FinMkt, Inc. is a New York City-based financial technology company originally founded in 2014 as Crowdnetic and rebranding in 2016 to its current iteration, FinMkt. FinMkt then pivoted the technology to build a premier SaaS, multi-lender, omnichannel, customizable point of sale financing platform that launched in the summer of 2020.

== Funding ==
In November 2017, FinMkt announced it closed a $5.4M equity round led by venture capital firm ManchesterStory Group with help from Seraph Group, West Loop Ventures, Sun Hung Kai Financial, Perot Jain, Vectr Ventures, and existing investors bringing the total raised funding to $7.3M. The funding round was to grow their "Marketplace Lending Gateway" also known as Lendvious, which has processed billions in consumer loan applications as well as develop their proprietary embedded point of sale lending technology platform In August 2019, the company announced that it closed its $5M Series B preferred equity round led by FINTOP Capital with participation from existing investors. In December 2021, FinMkt expanded its Series B round for an additional $2M from existing investors bringing its total capital raised to date to $14.5M.

== Partnerships ==
Throughout its early years working in the equity crowdfunding industry, FinMkt had notable media partnerships with companies like CNBC, and Thomson Reuters. Other partnerships include a collaboration with Persistent Systems to provide community banks and credit unions with the technology to compete in point of sale financing.
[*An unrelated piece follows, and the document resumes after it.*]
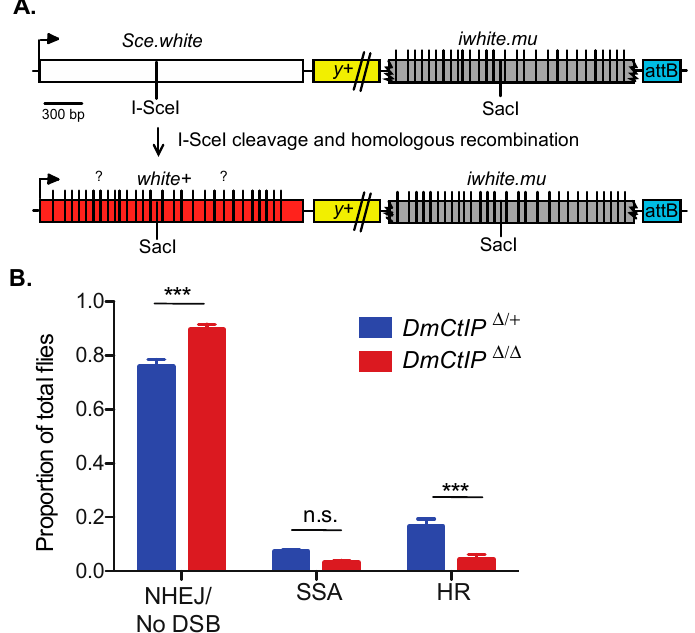
Figure 3. DR- white.mu assay shows defect in homologous recombination in DmCtIP ∆ / ∆ mutants. (A ) The direct repeat of white with mutations (DR- white.mu ) assay contains 28 silent polymorphisms (vertical lines) on the iwhite.mu donor sequence. In intrachromosomal HR events, the polymorphisms converted from the iwhite.mu donor sequence vary (question marks) and can be determined through PCR amplification and sequencing to determine minimal gene conversion tract (GCT) lengths. ( B ) I-SceI-induced DSB repair events in DmCtIP ∆ / ∆ mutant background (red; n = 14 germlines, total of 631 flies scored) compared to DmCtIP ∆ /+ heterozygote controls (blue; n = 26 germlines, total of 1487 flies scored). Results shown are means ± S.E.M. of individual male germline events. *** p < 0.001 by unpaired Student’s t -test.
FinMkt has worked with the National Association of Professionally Accredited Contractors (NAPAC) to provide NAPAC's members with a multi-lender point of sale financing platform. In addition, Porch has licensed FinMkt's multi-lender point of sale loan platform for their contractor network. FinMkt has partnered with the leader in nonprime lending, OneMain Financial to provide nonprime customers access to borrowing solutions and also partnered with PenFed to meet the demands of their members and merchant customers for affordable, easy-to-use financing. Renewal by Andersen has also licensed FinMkt's technology.

== Accolades ==
In 2017, FinMkt was included in CreditDonkey's Best in Finance Technology list. And in November 2020, FinMkt was chosen out of 150 applications to compete in Money20/20's MoneyPitch, sponsored by Mastercard, and won the final round. FinMkt was named to the World Economic Forum as a Tech Pioneer in 2021, and a finalist for LendTech of the Year in 2022. That same year, FinMkt was named Best New Embedded Platform and the following year named a Power 300 Fintech Company. FinMkt was named to Inc's Best Workplaces list, shortlisted for US Fintech Awards Team of The Year, and placed #815 to the Inc. 5000 List in 2023.

FinMkt's CEO and founder, Luan Cox, was named to NYC Fintech Women's Inspiring Fintech Females 2019 list. The following year, she was one of The Top 25 Women Leaders in Financial Technology of 2020 in the Financial Technology Report. In 2023, she was a Female Founders 200 Honoree, and named to the Forbes 50 over 50 list.